Beijing, China — (METERING.COM) — March 9, 2009 – The State Grid Corporation of China (SGCC) has announced that the 1,000 kV Jindongnan-Nanyang-Jingmen UHVAC demonstration project has entered commercial operation, following successful commissioning and trials.
The project, which was started at the end of 2006, is fully homegrown with the R&D, design and construction all accomplished by Chinese, according to the SGCC in a statement.
The SGCC said the project marks a major breakthrough by China in long distance, large capacity, low loss ultra high voltage (UHV) core technology and localization of power equipment. It is also of great significance for the optimization of energy resource allocations as well as for national energy security.
The project connects the North and Central China power grids and runs from the Jindongnan substation in Shanxi Province through the Nanyang switch station in Henan Province, and ends at the Jingmen substation in Hubei Province. The total length is 640 km and the transmission capacity at each end is 3,000 MVA. Shanxi in the north is abundant in coal while Hubei is abundant in hydro power, and the project will seek to allocate the power generated from these two sources in an effective way, as well as realize trans-basin power compensation and achieve peak demand adjustment.
The SGCC said that during the construction period independent innovation was a priority, with in-depth research was carried out on more than 200 key ultra high voltage technical issues.
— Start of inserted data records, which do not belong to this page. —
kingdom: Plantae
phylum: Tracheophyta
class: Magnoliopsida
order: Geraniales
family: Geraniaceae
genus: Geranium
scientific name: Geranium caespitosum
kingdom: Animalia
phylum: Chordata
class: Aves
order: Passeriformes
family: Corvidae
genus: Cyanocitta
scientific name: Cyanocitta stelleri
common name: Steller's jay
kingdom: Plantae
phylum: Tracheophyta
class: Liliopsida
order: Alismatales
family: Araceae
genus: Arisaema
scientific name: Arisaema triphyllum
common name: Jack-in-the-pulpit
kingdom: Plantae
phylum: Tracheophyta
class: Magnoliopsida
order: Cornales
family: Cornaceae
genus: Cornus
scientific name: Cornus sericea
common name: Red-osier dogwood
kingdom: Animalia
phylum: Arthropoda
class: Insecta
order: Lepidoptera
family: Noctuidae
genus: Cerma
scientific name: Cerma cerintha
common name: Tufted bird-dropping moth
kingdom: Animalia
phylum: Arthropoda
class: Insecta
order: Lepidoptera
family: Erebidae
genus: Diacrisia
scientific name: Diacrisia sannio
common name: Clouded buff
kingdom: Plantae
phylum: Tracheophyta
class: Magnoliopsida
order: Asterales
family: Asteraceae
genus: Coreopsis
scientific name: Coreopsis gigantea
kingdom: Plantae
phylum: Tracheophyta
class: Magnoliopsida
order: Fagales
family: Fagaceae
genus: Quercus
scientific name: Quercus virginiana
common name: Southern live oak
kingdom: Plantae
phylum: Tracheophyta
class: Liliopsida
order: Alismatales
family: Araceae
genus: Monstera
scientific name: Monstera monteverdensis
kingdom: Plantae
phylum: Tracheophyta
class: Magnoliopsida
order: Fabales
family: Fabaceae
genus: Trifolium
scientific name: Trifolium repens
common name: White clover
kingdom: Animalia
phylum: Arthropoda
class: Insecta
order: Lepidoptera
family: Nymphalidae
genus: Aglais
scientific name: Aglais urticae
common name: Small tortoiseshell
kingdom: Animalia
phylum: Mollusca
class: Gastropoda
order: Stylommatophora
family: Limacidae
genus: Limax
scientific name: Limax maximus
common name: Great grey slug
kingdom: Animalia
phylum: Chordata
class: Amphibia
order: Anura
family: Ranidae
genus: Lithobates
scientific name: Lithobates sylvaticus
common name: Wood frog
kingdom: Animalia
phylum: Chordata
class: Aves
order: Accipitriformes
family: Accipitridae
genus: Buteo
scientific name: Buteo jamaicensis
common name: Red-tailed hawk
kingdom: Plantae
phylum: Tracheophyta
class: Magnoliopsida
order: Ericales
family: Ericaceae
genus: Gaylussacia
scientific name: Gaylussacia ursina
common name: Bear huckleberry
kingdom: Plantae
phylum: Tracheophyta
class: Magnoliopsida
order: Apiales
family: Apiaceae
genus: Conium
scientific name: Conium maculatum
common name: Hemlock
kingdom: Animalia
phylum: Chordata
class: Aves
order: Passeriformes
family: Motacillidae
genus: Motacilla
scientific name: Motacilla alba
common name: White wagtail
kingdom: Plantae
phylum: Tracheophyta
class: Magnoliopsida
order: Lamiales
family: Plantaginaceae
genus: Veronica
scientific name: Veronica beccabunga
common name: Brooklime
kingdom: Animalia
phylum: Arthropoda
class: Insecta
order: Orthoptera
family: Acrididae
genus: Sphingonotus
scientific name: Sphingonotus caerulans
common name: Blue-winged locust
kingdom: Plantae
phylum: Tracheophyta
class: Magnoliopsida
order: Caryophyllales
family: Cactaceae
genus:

Breakthroughs were made in the areas of voltage standards, the electromagnetic environment, overvoltage and insulation coordination, reactive voltage control, and large grid operation and control, among others.
Several countries, including Russia, Japan and Italy, have experimented with ultra high voltage transmission but so far none of these use the technology commercially.
In an interview with Associated Press, the SGCC said it expects to spend up to 100 billion yuan ($14.6 billion) over the next three to four years on ultra high voltage lines to link Beijing, Shanghai and other eastern cities to the generation facilities in the north and southwest.
Cheng Mengrong, deputy director-general of SGCC’s international department, was quoted as saying that the Corporation would be pleased to share the technology with the international market, and possible customers could include India, Brazil and South Africa.